Saturday, February 19, 2005

Archival Rescue 3 ~ Aus Interrogation

Hill lied about Iraq interrogations: expert
By Tom Allard
February 14, 2005 Sydney Morning Herald

The Defence Minister, Robert Hill, lied to Parliament when he said no Australians had interrogated Iraqi prisoners, an Australian biological weapons expert says.

Rod Barton, a former Defence Intelligence Organisation specialist, has also painted a picture of a servile Australian, US and British military hierarchy, prepared to suppress the truth to protect their political masters.

Mr Barton says he interrogated prisoners at Camp Cropper, near Baghdad airport, when contracted to work for the Iraq Survey Group (ISG) and told the Defence Department when he returned in March last year.

Yet two months later, Senator Hill told Parliament: "Defence has thoroughly reviewed the information and has confirmed the key facts in this issue. Australia did not interrogate prisoners."

That statement was made to correct earlier false remarks by Senator Hill to the Senate about when Australians became aware of the prisoner abuse scandal, exposed in a series of Herald reports.
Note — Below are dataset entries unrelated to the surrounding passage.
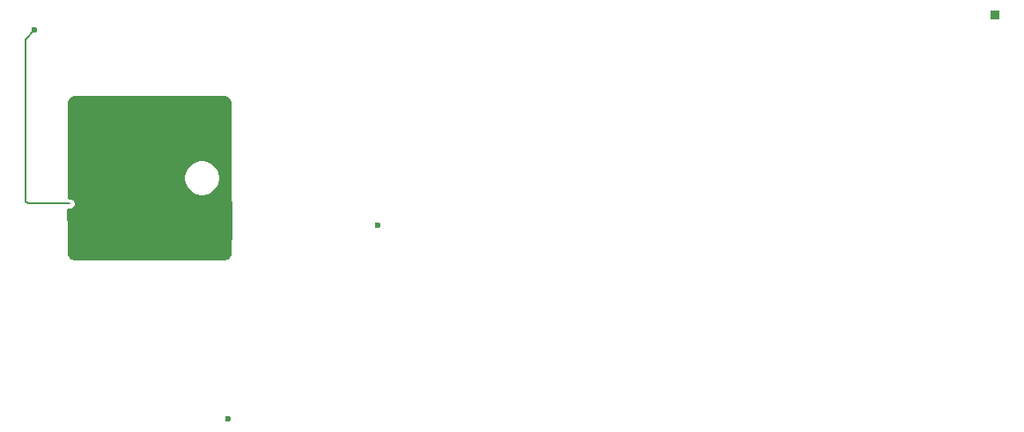
<source format=gbl>
G04 #@! TF.GenerationSoftware,KiCad,Pcbnew,(5.1.6-0-10_14)*
G04 #@! TF.CreationDate,2020-07-21T07:07:53+09:00*
G04 #@! TF.ProjectId,Jones,4a6f6e65-732e-46b6-9963-61645f706362,v.0.2*
G04 #@! TF.SameCoordinates,Original*
G04 #@! TF.FileFunction,Copper,L2,Bot*
G04 #@! TF.FilePolarity,Positive*
%FSLAX46Y46*%
G04 Gerber Fmt 4.6, Leading zero omitted, Abs format (unit mm)*
G04 Created by KiCad (PCBNEW (5.1.6-0-10_14)) date 2020-07-21 07:07:53*
%MOMM*%
%LPD*%
G01*
G04 APERTURE LIST*
G04 #@! TA.AperFunction,ComponentPad*
%ADD10R,0.850000X0.850000*%
G04 #@! TD*
G04 #@! TA.AperFunction,ViaPad*
%ADD11C,0.600000*%
G04 #@! TD*
G04 #@! TA.AperFunction,Conductor*
%ADD12C,0.200000*%
G04 #@! TD*
G04 #@! TA.AperFunction,NonConductor*
%ADD13C,0.254000*%
G04 #@! TD*
G04 APERTURE END LIST*
D10*
X138884810Y-172069380D03*
D11*
X46470001Y-173579999D03*
X79460000Y-192370000D03*
X65100000Y-210940000D03*
D12*
X45621790Y-190028269D02*
X45843521Y-190250000D01*
X45621790Y-174428210D02*
X45621790Y-190028269D01*
X46470001Y-173579999D02*
X45621790Y-174428210D01*
X45843521Y-190250000D02*
X49850000Y-190250000D01*
D13*
G36*
X64785117Y-180007449D02*
G01*
X64902889Y-180043006D01*
X65011514Y-180100763D01*
X65106851Y-180178518D01*
X65185269Y-180273310D01*
X65243782Y-180381527D01*
X65280162Y-180499051D01*
X65295710Y-180646982D01*
X65295711Y-189844217D01*
X65293013Y-189871610D01*
X65303779Y-189980919D01*
X65323000Y-190044282D01*
X65323000Y-193698938D01*
X65303779Y-193762301D01*
X65293013Y-193871610D01*
X65295710Y-193898994D01*
X65295711Y-194886079D01*
X65281031Y-195035797D01*
X65245473Y-195153570D01*
X65187717Y-195262193D01*
X65109960Y-195357533D01*
X65015172Y-195435948D01*
X64906952Y-195494463D01*
X64789429Y-195530842D01*
X64641499Y-195546390D01*
X50402392Y-195546390D01*
X50252683Y-195531711D01*
X50134910Y-195496153D01*
X50026287Y-195438397D01*
X49930947Y-195360640D01*
X49852532Y-195265852D01*
X49794017Y-195157632D01*
X49757638Y-195040109D01*
X49748557Y-194953713D01*
X49742378Y-192896065D01*
X49744787Y-192871610D01*
X49742227Y-192845617D01*
X49736182Y-190832600D01*
X49878611Y-190832600D01*
X49964209Y-190824169D01*
X50074030Y-190790856D01*
X50175241Y-190736757D01*
X50263953Y-190663953D01*
X50336757Y-190575241D01*
X50390856Y-190474030D01*
X50424169Y-190364209D01*
X50435418Y-190250000D01*
X50424169Y-190135791D01*
X50390856Y-190025970D01*
X50336757Y-189924759D01*
X50263953Y-189836047D01*
X50175241Y-189763243D01*
X50074030Y-189709144D01*
X49964209Y-189675831D01*
X49878611Y-189667400D01*
X49742090Y-189667400D01*
X49742090Y-187605073D01*
X60823695Y-187605073D01*
X60823695Y-187951707D01*
X60891319Y-188291680D01*
X61023970Y-188611928D01*
X61216550Y-188900143D01*
X61461657Y-189145250D01*
X61749872Y-189337830D01*
X62070120Y-189470481D01*
X62410093Y-189538105D01*
X62756727Y-189538105D01*
X63096700Y-189470481D01*
X63416948Y-189337830D01*
X63705163Y-189145250D01*
X63950270Y-188900143D01*
X64142850Y-188611928D01*
X64275501Y-188291680D01*
X64343125Y-187951707D01*
X64343125Y-187605073D01*
X64275501Y-187265100D01*
X64142850Y-186944852D01*
X63950270Y-186656637D01*
X63705163Y-186411530D01*
X63416948Y-186218950D01*
X63096700Y-186086299D01*
X62756727Y-186018675D01*
X62410093Y-186018675D01*
X62070120Y-186086299D01*
X61749872Y-186218950D01*
X61461657Y-186411530D01*
X61216550Y-186656637D01*
X61023970Y-186944852D01*
X60891319Y-187265100D01*
X60823695Y-187605073D01*
X49742090Y-187605073D01*
X49742090Y-180653072D01*
X49756769Y-180503363D01*
X49792326Y-180385591D01*
X49850083Y-180276966D01*
X49927838Y-180181629D01*
X50022630Y-180103211D01*
X50130847Y-180044698D01*
X50248371Y-180008318D01*
X50396302Y-179992770D01*
X64635408Y-179992770D01*
X64785117Y-180007449D01*
G37*
X64785117Y-180007449D02*
X64902889Y-180043006D01*
X65011514Y-180100763D01*
X65106851Y-180178518D01*
X65185269Y-180273310D01*
X65243782Y-180381527D01*
X65280162Y-180499051D01*
X65295710Y-180646982D01*
X65295711Y-189844217D01*
X65293013Y-189871610D01*
X65303779Y-189980919D01*
X65323000Y-190044282D01*
X65323000Y-193698938D01*
X65303779Y-193762301D01*
X65293013Y-193871610D01*
X65295710Y-193898994D01*
X65295711Y-194886079D01*
X65281031Y-195035797D01*
X65245473Y-195153570D01*
X65187717Y-195262193D01*
X65109960Y-195357533D01*
X65015172Y-195435948D01*
X64906952Y-195494463D01*
X64789429Y-195530842D01*
X64641499Y-195546390D01*
X50402392Y-195546390D01*
X50252683Y-195531711D01*
X50134910Y-195496153D01*
X50026287Y-195438397D01*
X49930947Y-195360640D01*
X49852532Y-195265852D01*
X49794017Y-195157632D01*
X49757638Y-195040109D01*
X49748557Y-194953713D01*
X49742378Y-192896065D01*
X49744787Y-192871610D01*
X49742227Y-192845617D01*
X49736182Y-190832600D01*
X49878611Y-190832600D01*
X49964209Y-190824169D01*
X50074030Y-190790856D01*
X50175241Y-190736757D01*
X50263953Y-190663953D01*
X50336757Y-190575241D01*
X50390856Y-190474030D01*
X50424169Y-190364209D01*
X50435418Y-190250000D01*
X50424169Y-190135791D01*
X50390856Y-190025970D01*
X50336757Y-189924759D01*
X50263953Y-189836047D01*
X50175241Y-189763243D01*
X50074030Y-189709144D01*
X49964209Y-189675831D01*
X49878611Y-189667400D01*
X49742090Y-189667400D01*
X49742090Y-187605073D01*
X60823695Y-187605073D01*
X60823695Y-187951707D01*
X60891319Y-188291680D01*
X61023970Y-188611928D01*
X61216550Y-188900143D01*
X61461657Y-189145250D01*
X61749872Y-189337830D01*
X62070120Y-189470481D01*
X62410093Y-189538105D01*
X62756727Y-189538105D01*
X63096700Y-189470481D01*
X63416948Y-189337830D01*
X63705163Y-189145250D01*
X63950270Y-188900143D01*
X64142850Y-188611928D01*
X64275501Y-188291680D01*
X64343125Y-187951707D01*
X64343125Y-187605073D01*
X64275501Y-187265100D01*
X64142850Y-186944852D01*
X63950270Y-186656637D01*
X63705163Y-186411530D01*
X63416948Y-186218950D01*
X63096700Y-186086299D01*
X62756727Y-186018675D01*
X62410093Y-186018675D01*
X62070120Y-186086299D01*
X61749872Y-186218950D01*
X61461657Y-186411530D01*
X61216550Y-186656637D01*
X61023970Y-186944852D01*
X60891319Y-187265100D01*
X60823695Y-187605073D01*
X49742090Y-187605073D01*
X49742090Y-180653072D01*
X49756769Y-180503363D01*
X49792326Y-180385591D01*
X49850083Y-180276966D01*
X49927838Y-180181629D01*
X50022630Y-180103211D01*
X50130847Y-180044698D01*
X50248371Y-180008318D01*
X50396302Y-179992770D01*
X64635408Y-179992770D01*
X64785117Y-180007449D01*
M02*

</source>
But Mr Barton says Senator Hill followed a falsehood with more lies.

"I immediately phoned up the department and reported that I was annoyed," Mr Barton said.

He said the Defence Department responded by saying he had conducted "interviews", not interrogations.

"Someone was brought to me in an orange jumpsuit with a guard with a gun standing behind him," Mr Barton said. "I believe it was an interrogation. The Iraqis regarded it as an interrogation," he said.

Moreover, he says he has since learnt that other Australians were involved in interrogations in Iraq.

A spokesman for Senator Hill said last night: "He [Senator Hill] will look at the details of the story but there was nothing to suggest any error or omission in relation to matters that went before Parliament."

Also, Mr Barton complained to a senior defence official, who he named to the Herald, that he saw abuse in Iraq about one month before the Abu Ghraib scandal became public last April.

"No one asked me any more questions about prisoner abuse," he said.

Mr Barton worked as a weapons inspector in Iraq after the first Gulf War, and then for Hans Blix, the UN weapons inspector whose inconclusive findings on Iraq's alleged WMD programs were ignored by the US, Britain and Australia.

He later joined the ISG but resigned after his reports saying Iraq had no WMD were censored.

After he told the Defence Department why he had resigned, Mr Barton said: "I wasn't the most popular person when I got back ... they weren't very happy with me."

Mr Barton said he clashed with the ISG's head, Charles Duelfer, who wanted a report with "no conclusions in" when Mr Barton knew they had "found out a lot" about the missing weapons.

In particular, he was told to suppress his knowledge that claims that Iraq had mobile WMD labs and aluminium tubes used for uranium enrichment were false.